Two of Pereira’s friends lately had a complicated breakup. She sided with one of them after discovering the other turned to ChatGPT, a notoriously awful therapy alternative, not their partner, when they wanted to talk about their feelings. “It’s like they refused to endure any difficult human feelings,” she said. “They just wanted to process something and continue, which is not how things work.”

Suddenly I was unable to do it by myself. I was too dependent on AI to do the most basic things [at work].

Richard Barnes, who is 31 and is a marine biologist and restaurant server in Hawaii, is likewise skeptical. “I don’t know if I would think differently about someone who uses ChatGPT, but I would be like, ‘come on,’” he said. “You don’t need to depend on it to make a grocery list.
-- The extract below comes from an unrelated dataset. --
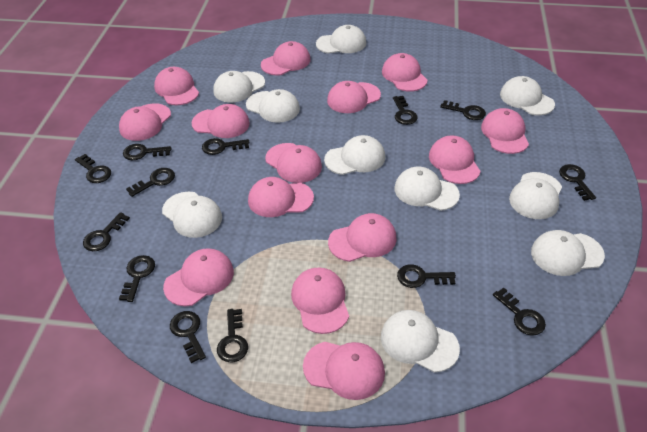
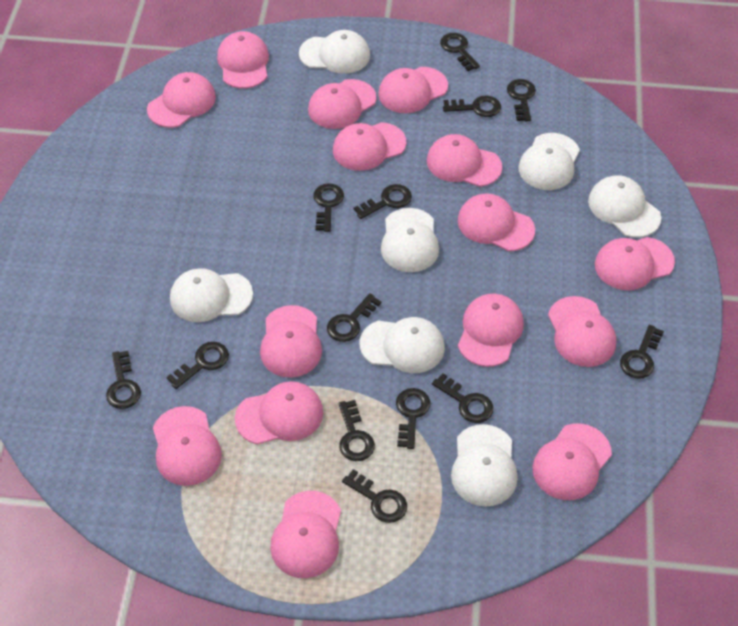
pink cap: [119,103,171,141] [154,67,199,105] [163,248,234,306] [191,104,250,138] [248,177,314,217] [261,41,311,75] [265,143,322,183] [291,268,349,334] [303,342,385,400] [327,81,381,113] [328,213,397,262] [382,53,428,91] [429,135,481,184] [481,108,529,154] = 14 -> [147,72,216,128] [153,406,222,486] [217,31,269,88] [235,381,323,444] [260,305,322,378] [270,491,341,578] [308,79,376,129] [333,122,406,171] [378,67,448,113] [427,134,502,187] [458,193,535,251] [458,294,524,367] [532,423,612,500] [548,296,616,367] [595,237,675,290] = 15
white cap: [162,192,222,238] [213,71,265,102] [246,89,300,123] [316,25,366,54] [324,135,385,175] [381,310,460,373] [394,166,460,211] [500,76,555,115] [509,172,562,219] [531,230,605,276] = 10 -> [170,268,253,322] [299,30,370,74] [360,317,445,373] [381,208,439,272] [451,424,518,507] [518,133,580,190] [588,175,661,238] = 7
Your life is probably not that hard. We can make the list together.”

Celebrity and Industry Backlash.

When director Guillermo del Toro said he would “prefer death” than use generative AI, it made headlines. Similarly, SZA’s Instagram stories rant against the tech cautioning about “environmental racism” and expressing fear over users who are “codependent on a machine”. The same goes for when Simu Liu, Alison Roman, Céline Dion, Emily Blunt, and others make statements that are skeptical of AI in their various industries. I think these quotes spread widely for a reason: people sympathize with them.

This sentiment exists even among those in the tech sector. Last month, Pinterest introduced a filter that lets users disable AI content. Meta lets users mute, but not entirely remove, comparable slop on Instagram. Reports indicated that “cursor resistance” is on the rise, as some Silicon Valley techies won’t use AI to write their code.

{Luciano Noijeen, a lead software engineer based in Greece and the Netherlands, told me that he enthusiastically used AI in the past to write or punch up his coding.|According to Luciano Noijeen, a {lead|

Adam White
Adam White

A passionate storyteller and writing coach, Elara shares her expertise to help aspiring authors find their voice and succeed.